9 Feb 2018

Drone endangered fire-fighting pilots' lives

3:11 pm on 9 February 2018

A man has been ordered to forfeit his drone after being sentenced for endangering the lives of fire-fighting helicopter pilots near Wanaka early last month.

The fire on Mt Roy near Wanaka.

The fire last month burned through 200ha of scrub Photo: RNZ / Belinda McCammon

Jorge Riquelme-Cruz, 33, admitted a charge under the Civil Aviation Act of operating an unmanned drone in a manner that caused unnecessary danger to the pilots and their helicopters.

Seven helicopters were being used to fight a fire on the slopes of Mt Roy, but were grounded when the drone was spotted in the vicinity.

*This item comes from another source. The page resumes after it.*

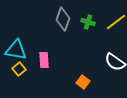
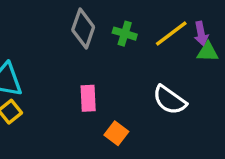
pink rectangle: (44, 60) -> (88, 98), moved

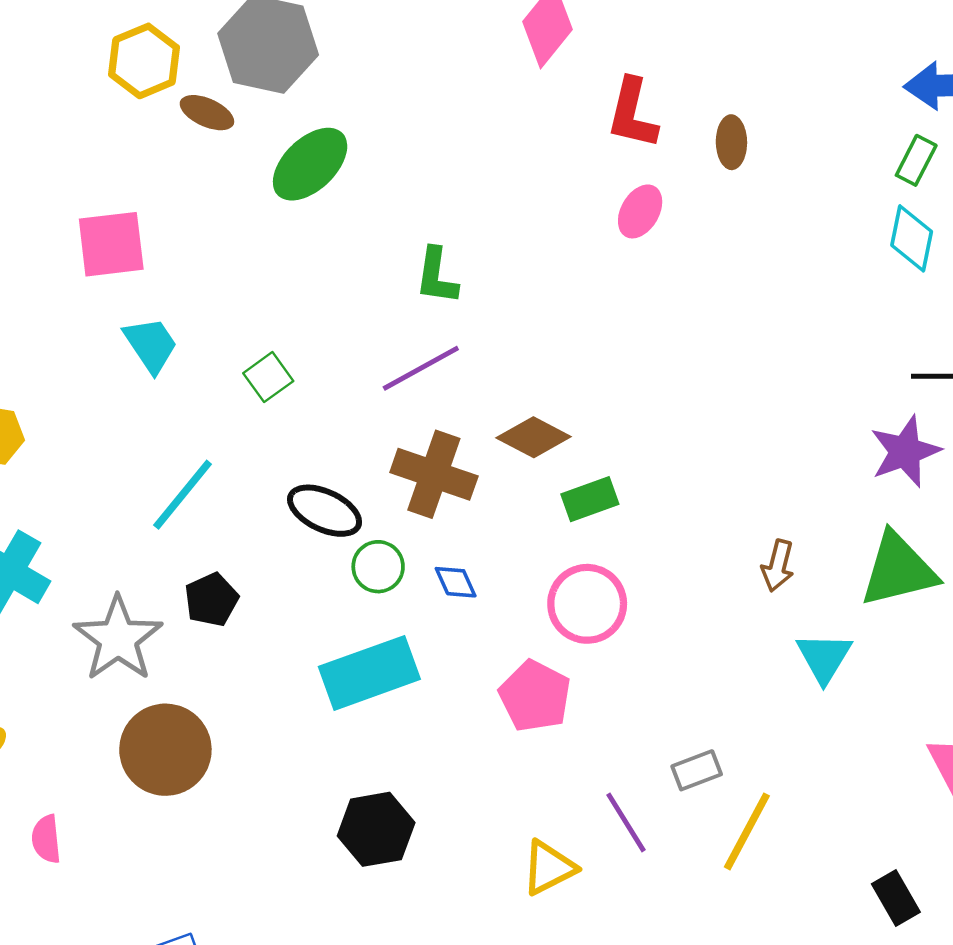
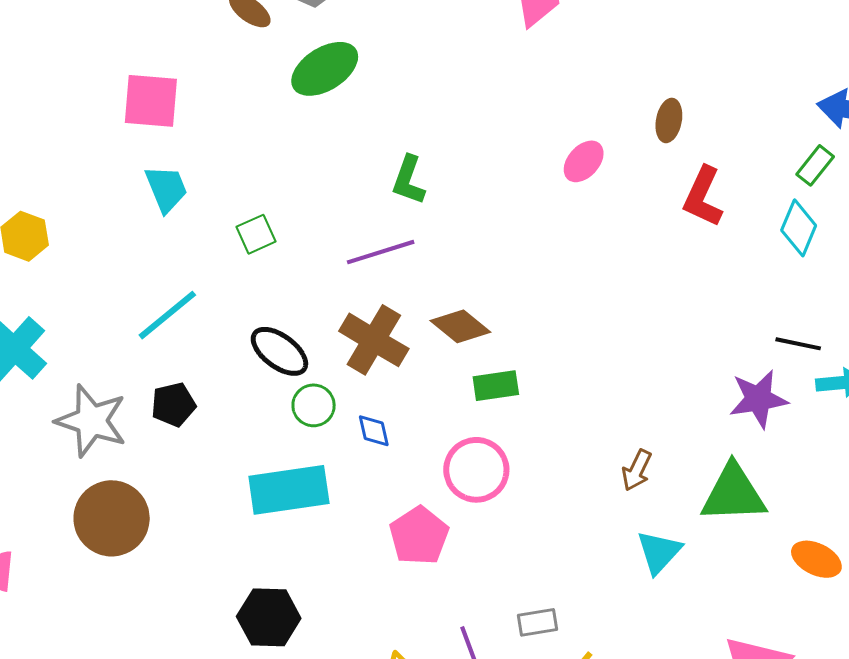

The court heard that two hours of helicopter time was lost and the fire burned up to an extra 10 hectares of scrub and tussock in that time.

Judge Kim Saunders refused a request for a discharge without conviction, saying the offending was simply too serious.

The drone flew as close as 50m to one helicopter and there was a genuine risk of a catastrophic collision, she said.

Judge Saunders said the helicopters were operating to a strict flight plan which involved dumping water and then losing height quickly, increasing speed and flying down a steep gully.

The drone was spotted immediately above the gully and seen there for a few minutes.

Riquelme-Cruz claimed that he thought he was operating the drone at a safe distance but accepted he made a mistake.

He wrote a letter of apology to the fire-fighting crews, saying he regretted acting irresponsibly.

Judge Saunders had wanted Riquelme-Cruz to pay reparation of $4000 or serve 200 hours of community service, but he did not have the money and his 12-month holiday work visa expires next week.

Riquelme-Cruz had wanted a discharge without conviction because any conviction could affect his ability to travel into other countries, particularly Canada and the United States.

Judge Saunders told him that all offenders before New Zealand courts were treated equally.

She acknowledged the fact that Riquelme-Cruz could not pay reparation and immigration requirements meant he needed to leave the country.

Judge Saunders accepted that the forfeiture of the drone, valued at $1700 was a practical solution and would go some way towards recompensing the costs of the grounding of the helicopters.